### [TASK OBJECTIVE]
Beneath this instruction is a block of data; output from it exactly the lines that run from the one containing "فني تكييف 24 ساعة." through the one containing "نعمل على توفير", inclusive.

--------

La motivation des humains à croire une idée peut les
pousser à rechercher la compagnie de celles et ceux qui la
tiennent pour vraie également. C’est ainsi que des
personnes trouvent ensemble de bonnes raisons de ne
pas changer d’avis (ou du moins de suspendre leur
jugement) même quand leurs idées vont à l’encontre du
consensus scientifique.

--------

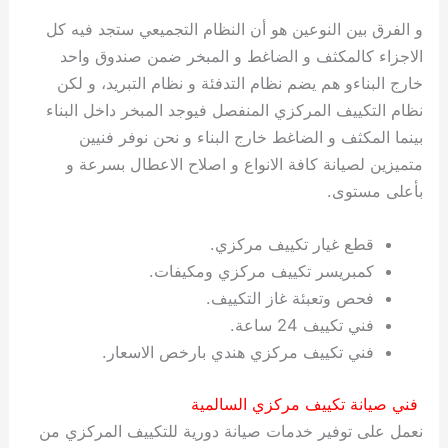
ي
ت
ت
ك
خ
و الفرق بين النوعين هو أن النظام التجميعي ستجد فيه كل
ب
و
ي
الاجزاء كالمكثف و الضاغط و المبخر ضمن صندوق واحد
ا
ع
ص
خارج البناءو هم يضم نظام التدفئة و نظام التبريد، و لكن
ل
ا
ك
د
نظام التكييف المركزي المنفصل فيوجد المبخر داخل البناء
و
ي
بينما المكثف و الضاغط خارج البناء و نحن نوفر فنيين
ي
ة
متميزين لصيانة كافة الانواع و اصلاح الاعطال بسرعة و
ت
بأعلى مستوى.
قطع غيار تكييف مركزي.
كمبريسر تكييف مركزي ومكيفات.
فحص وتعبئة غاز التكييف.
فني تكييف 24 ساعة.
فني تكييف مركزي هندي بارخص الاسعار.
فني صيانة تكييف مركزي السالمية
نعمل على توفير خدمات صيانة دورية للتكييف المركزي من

--------

### [YOUR RESPONSE]
فني تكييف 24 ساعة.
فني تكييف مركزي هندي بارخص الاسعار.
فني صيانة تكييف مركزي السالمية
نعمل على توفير خدمات صيانة دورية للتكييف المركزي من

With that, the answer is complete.